5. Impact on U.S. Foreign Trade Zones (FTZs)
Goods subject to the new tariffs that enter U.S. Foreign Trade Zones (FTZs) on or after February 4, 2025, may only be admitted in “privileged foreign status.”
When these products exit the FTZ for consumption, they will be subject to the duty rate applicable at the time of admission into the FTZ.
6. Temporary Importation Under Bond (TIB)

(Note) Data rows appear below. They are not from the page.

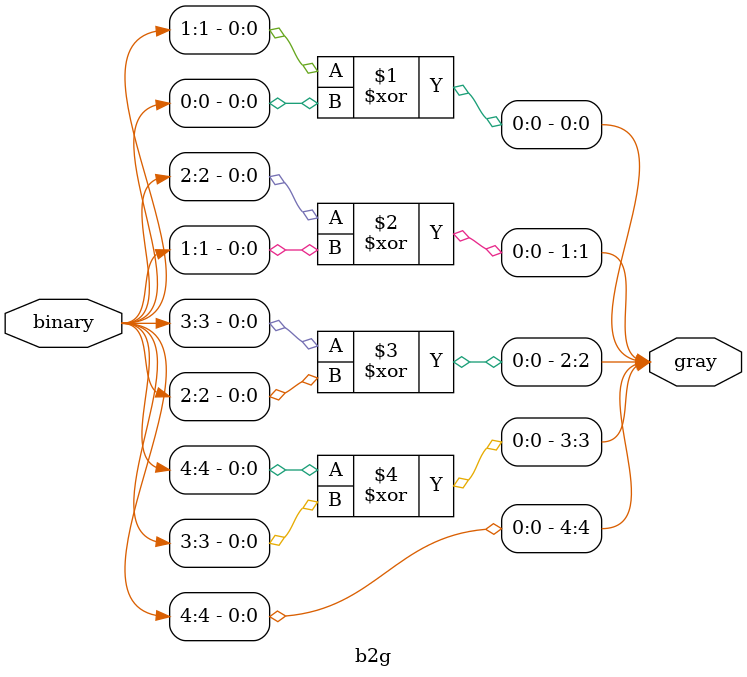
<source format=v>
module b2g (binary, gray);
input [4:0] binary;
output [4:0] gray;

assign gray[0] = binary[1] ^ binary[0];
assign gray[1] = binary[2] ^ binary[1];
assign gray[2] = binary[3] ^ binary[2];
assign gray[3] = binary[4] ^ binary[3];
assign gray[4] = binary[4];

endmodule
</source>
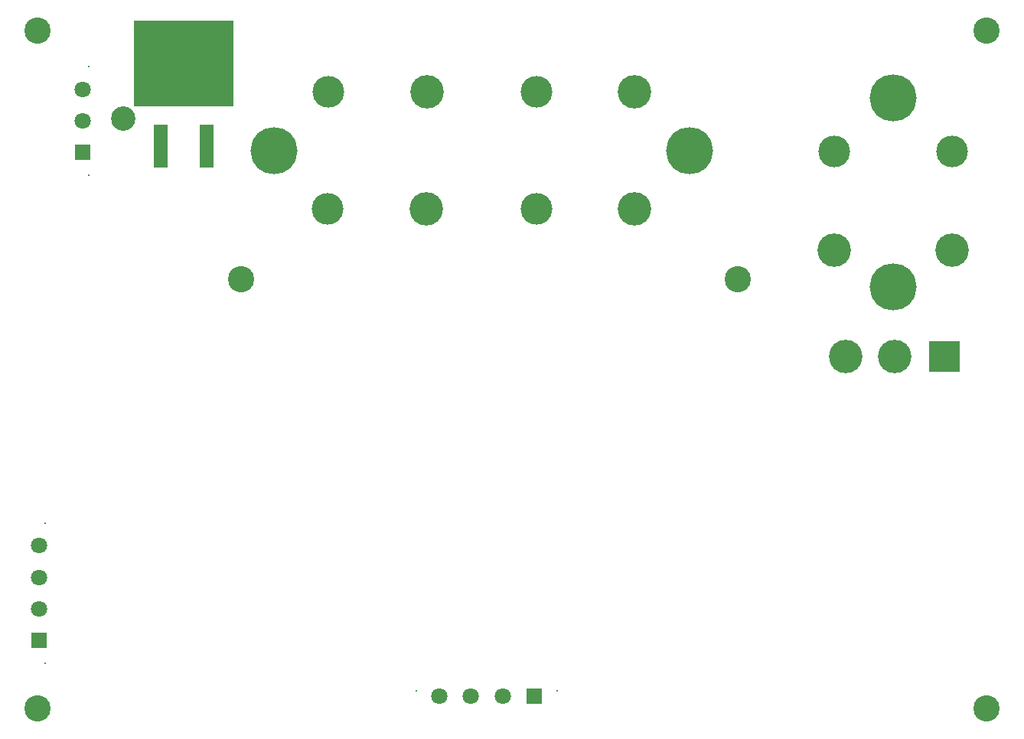
<source format=gbs>
G04*
G04 #@! TF.GenerationSoftware,Altium Limited,Altium Designer,18.0.9 (584)*
G04*
G04 Layer_Color=16711935*
%FSLAX25Y25*%
%MOIN*%
G70*
G01*
G75*
%ADD73R,0.43320X0.37808*%
%ADD74R,0.06115X0.18910*%
%ADD81C,0.11430*%
%ADD82C,0.14580*%
%ADD83R,0.13792X0.13792*%
%ADD84R,0.07099X0.07099*%
%ADD85C,0.07099*%
%ADD86C,0.00800*%
%ADD87C,0.13792*%
%ADD88C,0.20485*%
%ADD89R,0.07099X0.07099*%
%ADD90C,0.10642*%
D73*
X73622Y290945D02*
D03*
D74*
X63622Y254921D02*
D03*
X83622D02*
D03*
D81*
X98425Y196850D02*
D03*
X314961D02*
D03*
X423228Y305118D02*
D03*
Y9843D02*
D03*
X9843D02*
D03*
Y305118D02*
D03*
D82*
X383268Y162992D02*
D03*
X361811D02*
D03*
X179055Y227559D02*
D03*
X179449Y278346D02*
D03*
X270000D02*
D03*
X356693Y209528D02*
D03*
X408268D02*
D03*
X270000Y227559D02*
D03*
D83*
X404724Y162992D02*
D03*
D84*
X10630Y39370D02*
D03*
X29528Y251969D02*
D03*
D85*
X10630Y53150D02*
D03*
Y66929D02*
D03*
Y80709D02*
D03*
X29528Y279528D02*
D03*
Y265748D02*
D03*
X184843Y14961D02*
D03*
X198622D02*
D03*
X212402D02*
D03*
D86*
X13110Y29528D02*
D03*
Y90551D02*
D03*
X32008Y289370D02*
D03*
Y242126D02*
D03*
X175000Y17441D02*
D03*
X236024D02*
D03*
D87*
X136221Y227559D02*
D03*
X136614Y278346D02*
D03*
X227165D02*
D03*
X356693Y252362D02*
D03*
X408268D02*
D03*
X227165Y227559D02*
D03*
D88*
X112992Y252756D02*
D03*
X293858D02*
D03*
X382480Y193425D02*
D03*
Y275866D02*
D03*
D89*
X226181Y14961D02*
D03*
D90*
X47244Y266732D02*
D03*
M02*

</source>
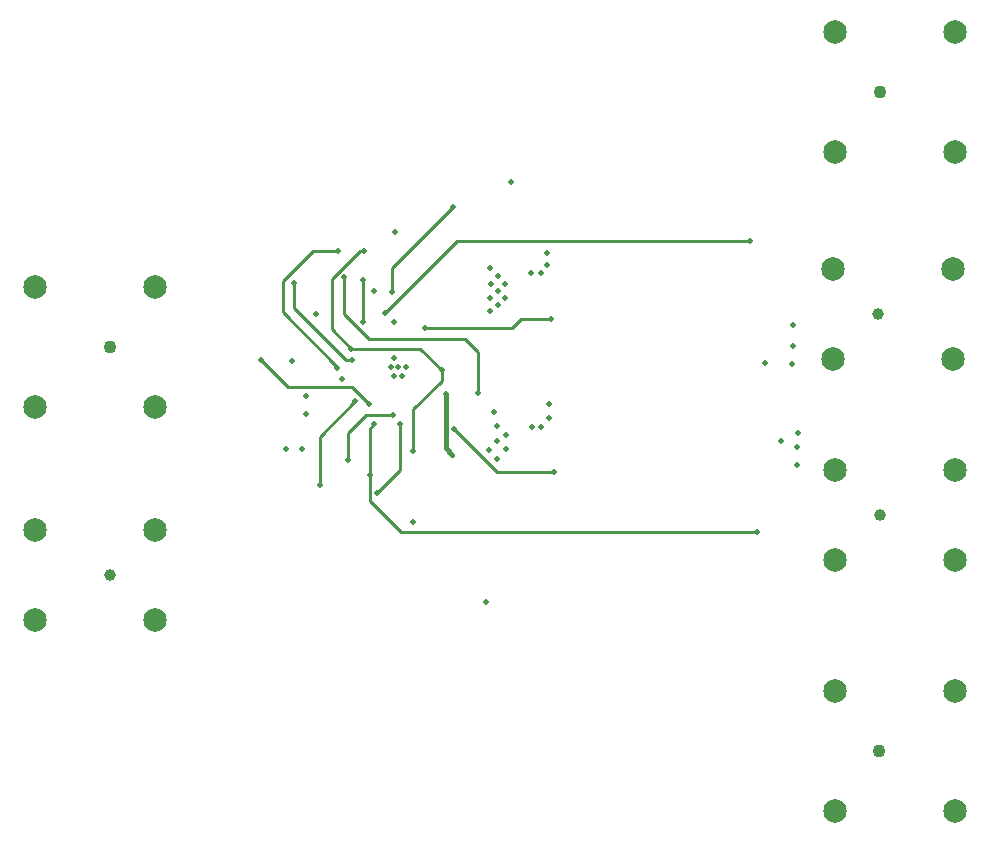
<source format=gbl>
G04*
G04 #@! TF.GenerationSoftware,Altium Limited,Altium Designer,19.0.15 (446)*
G04*
G04 Layer_Physical_Order=4*
G04 Layer_Color=16711680*
%FSLAX25Y25*%
%MOIN*%
G70*
G01*
G75*
%ADD13C,0.01000*%
%ADD45C,0.01500*%
%ADD46C,0.07854*%
%ADD47C,0.03937*%
%ADD48C,0.04331*%
%ADD49C,0.01968*%
D13*
X163400Y163700D02*
Y167200D01*
X156200Y174400D02*
X163400Y167200D01*
X154000Y154300D02*
X163400Y163700D01*
X133464Y161736D02*
X139300Y155900D01*
X112080Y161736D02*
X133464D01*
X139379Y147679D02*
X140900Y149200D01*
X139379Y132400D02*
Y147679D01*
Y123671D02*
Y132400D01*
Y123671D02*
X149850Y113200D01*
X133267Y174400D02*
X156200D01*
X138113Y152300D02*
X147300D01*
X132080Y146267D02*
X138113Y152300D01*
X132080Y137500D02*
Y146267D01*
X122900Y145100D02*
X134700Y156900D01*
X122900Y128900D02*
Y145100D01*
X103300Y170516D02*
X112080Y161736D01*
X149500Y134000D02*
Y149300D01*
X142000Y126500D02*
X149500Y134000D01*
X182000Y133200D02*
X200800D01*
X167500Y147700D02*
X182000Y133200D01*
X137250Y197450D02*
X137300Y197500D01*
X137250Y183318D02*
Y197450D01*
X137200Y183268D02*
X137250Y183318D01*
X175449Y159800D02*
Y173451D01*
X171200Y177700D02*
X175449Y173451D01*
X139200Y177700D02*
X171200D01*
X168400Y210400D02*
X266300D01*
X144400Y186400D02*
X168400Y210400D01*
X154000Y140500D02*
Y154300D01*
X149850Y113200D02*
X268400D01*
X157947Y181325D02*
X186925D01*
X189900Y184300D01*
X199900D01*
X146900Y201420D02*
X167079Y221600D01*
X146900Y193200D02*
Y201420D01*
X131500Y170600D02*
X133700D01*
X114100Y188000D02*
X131500Y170600D01*
X114100Y188000D02*
Y196400D01*
X136357Y207100D02*
X137700D01*
X126800Y197543D02*
X136357Y207100D01*
X126800Y180868D02*
X133267Y174400D01*
X126800Y180868D02*
Y197543D01*
X131000Y185900D02*
Y198230D01*
Y185900D02*
X139200Y177700D01*
X110500Y186540D02*
Y197100D01*
Y186540D02*
X128600Y168440D01*
X110500Y197100D02*
X120400Y207000D01*
X129000D01*
X128600Y167978D02*
Y168440D01*
D45*
X164766Y141240D02*
Y159470D01*
Y141240D02*
X167000Y139005D01*
Y138900D02*
Y139005D01*
D46*
X294039Y201000D02*
D03*
Y171000D02*
D03*
X334039D02*
D03*
Y201000D02*
D03*
X294500Y134000D02*
D03*
Y104000D02*
D03*
X334500D02*
D03*
Y134000D02*
D03*
X294539Y280000D02*
D03*
Y240000D02*
D03*
X334539D02*
D03*
Y280000D02*
D03*
X294400Y60300D02*
D03*
Y20300D02*
D03*
X334400D02*
D03*
Y60300D02*
D03*
X68000Y84000D02*
D03*
Y114000D02*
D03*
X28000D02*
D03*
Y84000D02*
D03*
X68000Y155000D02*
D03*
Y195000D02*
D03*
X28000D02*
D03*
Y155000D02*
D03*
D47*
X309000Y186000D02*
D03*
X309461Y119000D02*
D03*
X53039Y99000D02*
D03*
D48*
X309500Y260000D02*
D03*
X309361Y40300D02*
D03*
X53039Y175000D02*
D03*
D49*
X163400Y167200D02*
D03*
X139300Y155900D02*
D03*
X139379Y132400D02*
D03*
X140900Y149200D02*
D03*
X147300Y152300D02*
D03*
X134700Y156900D02*
D03*
X280300Y169200D02*
D03*
X280700Y175500D02*
D03*
Y182200D02*
D03*
X271300Y169600D02*
D03*
X281900Y135700D02*
D03*
Y141700D02*
D03*
X276600Y143600D02*
D03*
X282100Y146200D02*
D03*
X185000Y145700D02*
D03*
X179800Y196100D02*
D03*
X184700Y196000D02*
D03*
X184500Y191400D02*
D03*
X137200Y183268D02*
D03*
X147400Y183300D02*
D03*
X144400Y186400D02*
D03*
X185000Y140900D02*
D03*
X181900Y143800D02*
D03*
X182200Y193700D02*
D03*
Y189000D02*
D03*
X154000Y140500D02*
D03*
X199100Y155900D02*
D03*
Y151200D02*
D03*
X198400Y202200D02*
D03*
Y206200D02*
D03*
X268400Y113200D02*
D03*
X266300Y210400D02*
D03*
X182200Y198800D02*
D03*
X179700Y201400D02*
D03*
X199900Y184300D02*
D03*
X200800Y133200D02*
D03*
X142000Y126500D02*
D03*
X149500Y149300D02*
D03*
X164766Y159470D02*
D03*
X132080Y137500D02*
D03*
X121400Y185900D02*
D03*
X167079Y221600D02*
D03*
X146900Y193200D02*
D03*
X114100Y196400D02*
D03*
X131000Y198230D02*
D03*
X129000Y207000D02*
D03*
X137300Y197500D02*
D03*
X140800Y193600D02*
D03*
X153915Y116685D02*
D03*
X122900Y128900D02*
D03*
X103300Y170516D02*
D03*
X147800Y213500D02*
D03*
X137700Y207100D02*
D03*
X181900Y148700D02*
D03*
X180900Y153500D02*
D03*
X130100Y164220D02*
D03*
X181900Y137700D02*
D03*
X179200Y140800D02*
D03*
X179700Y187000D02*
D03*
Y191400D02*
D03*
X113700Y170400D02*
D03*
X117000Y140900D02*
D03*
X111400Y141063D02*
D03*
X118295Y152600D02*
D03*
Y158591D02*
D03*
X128600Y167978D02*
D03*
X193400Y148500D02*
D03*
X196700D02*
D03*
X146400Y168200D02*
D03*
X151600D02*
D03*
X149000D02*
D03*
X150300Y165200D02*
D03*
X147700D02*
D03*
Y171200D02*
D03*
X167000Y138900D02*
D03*
X167500Y147700D02*
D03*
X196400Y199660D02*
D03*
X193100Y199700D02*
D03*
X186590Y229900D02*
D03*
X133267Y174400D02*
D03*
X175449Y159800D02*
D03*
X178079Y90100D02*
D03*
X157947Y181325D02*
D03*
X133700Y170600D02*
D03*
M02*

</source>
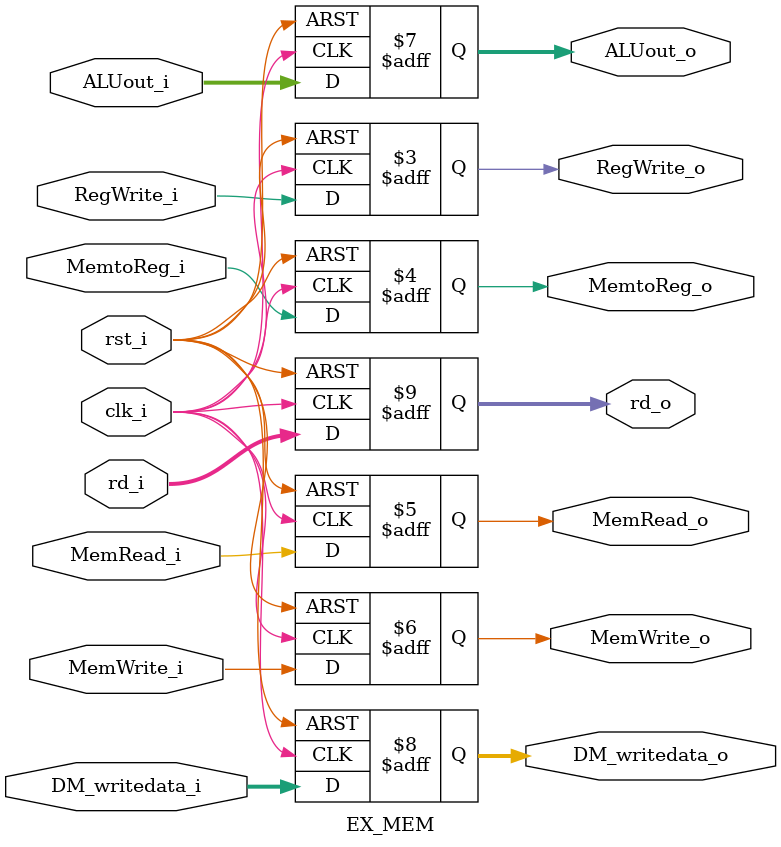
<source format=v>
module EX_MEM(
	clk_i,
	rst_i,
	RegWrite_i, RegWrite_o,
	MemtoReg_i, MemtoReg_o,
	MemRead_i, MemRead_o,
	MemWrite_i, MemWrite_o,
	ALUout_i, ALUout_o,
	DM_writedata_i, DM_writedata_o,
	rd_i, rd_o,
);

input	clk_i;
input	rst_i;
input 	RegWrite_i; output reg RegWrite_o;
input 	MemtoReg_i; output reg MemtoReg_o;
input 	MemRead_i;  output reg MemRead_o;
input 	MemWrite_i; output reg MemWrite_o;
input [31:0]		ALUout_i;
output reg [31:0] 	ALUout_o;
input [31:0]		DM_writedata_i;
output reg [31:0]	DM_writedata_o;
input [4:0]			rd_i;
output reg [4:0]	rd_o;

always @(posedge clk_i or negedge rst_i) begin
	if (~rst_i) begin
		RegWrite_o <= 0; MemtoReg_o <= 0;
		MemRead_o <= 0;  MemWrite_o <= 0;
		ALUout_o <= 0;
		DM_writedata_o <= 0;
		rd_o <= 0;
	end
	else begin
		RegWrite_o <= RegWrite_i; MemtoReg_o <= MemtoReg_i;
		MemRead_o <= MemRead_i;  MemWrite_o <= MemWrite_i;
		ALUout_o <= ALUout_i;
		DM_writedata_o <= DM_writedata_i;
		rd_o <= rd_i;
	end
end

endmodule

</source>
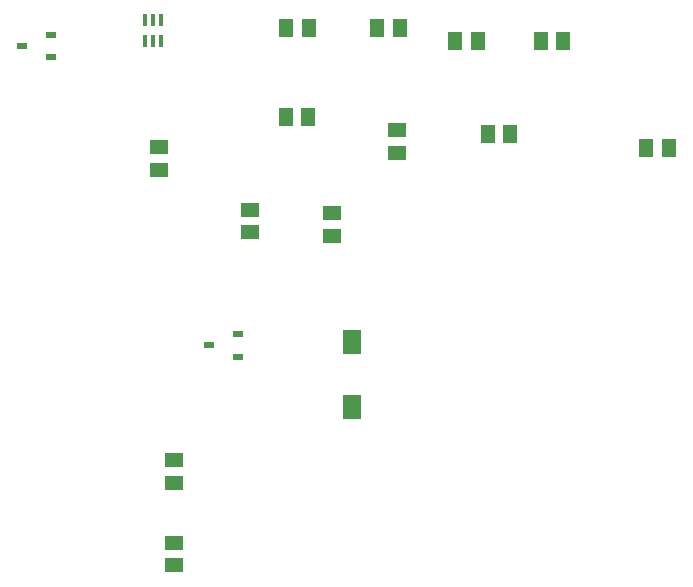
<source format=gbr>
G04 EAGLE Gerber RS-274X export*
G75*
%MOMM*%
%FSLAX34Y34*%
%LPD*%
%INSolderpaste Top*%
%IPPOS*%
%AMOC8*
5,1,8,0,0,1.08239X$1,22.5*%
G01*
%ADD10R,1.300000X1.500000*%
%ADD11R,1.500000X1.300000*%
%ADD12R,1.550000X2.150000*%
%ADD13R,0.300000X1.000000*%
%ADD14R,0.850000X0.600000*%


D10*
X566300Y585200D03*
X585300Y585200D03*
X736800Y495200D03*
X755800Y495200D03*
D11*
X535800Y412300D03*
X535800Y431300D03*
D12*
X621600Y264600D03*
X621600Y319600D03*
D13*
X447100Y574400D03*
X453600Y574400D03*
X460100Y574400D03*
X447100Y592400D03*
X453600Y592400D03*
X460100Y592400D03*
D14*
X367200Y560600D03*
X367200Y579600D03*
X342200Y570100D03*
X525700Y307100D03*
X525700Y326100D03*
X500700Y316600D03*
D11*
X604800Y409300D03*
X604800Y428300D03*
X470900Y130400D03*
X470900Y149400D03*
D10*
X781900Y574100D03*
X800900Y574100D03*
D11*
X470900Y200300D03*
X470900Y219300D03*
D10*
X643300Y585200D03*
X662300Y585200D03*
D11*
X659800Y479800D03*
X659800Y498800D03*
D10*
X709500Y574100D03*
X728500Y574100D03*
X565800Y510200D03*
X584800Y510200D03*
X871100Y484100D03*
X890100Y484100D03*
D11*
X459000Y484500D03*
X459000Y465500D03*
M02*

</source>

No specific changes to temporary importation under bond (TIB) programs have been announced. However, a technical annex may clarify this issue.
7. Further Guidance from U.S. Customs and Border Protection (CBP)
CBP will provide additional technical guidance in the coming days, including:
The certification process for goods exempt due to transit timing.
Importer compliance procedures for new tariff classifications.
The situation remains fluid, and additional tariff escalations are highly likely as:
Canada, Mexico, and China have all indicated plans for retaliatory measures.
The U.S. may further increase tariffs in response to retaliation.
Trump has recently threatened new tariffs on:
European Union (EU) imports
BRICS economies (Brazil, Russia, India, China, South Africa, and others)
Global sectors such as semiconductors, pharmaceuticals, oil, steel, aluminum, and copper
Trump’s executive orders invoke the International Emergency Economic Powers Act (IEEPA), a statute that allows the president to impose broad economic restrictions during national emergencies.
IEEPA does not require prior investigations or reports, unlike traditional trade laws such as Section 301, Section 232, or Section 201.
Trump declared a national emergency citing concerns over fentanyl smuggling and irregular migration as justification for the tariffs.
IEEPA’s broad scope allows for rapid escalation, meaning further tariff increases could be imposed without additional investigations or congressional approval.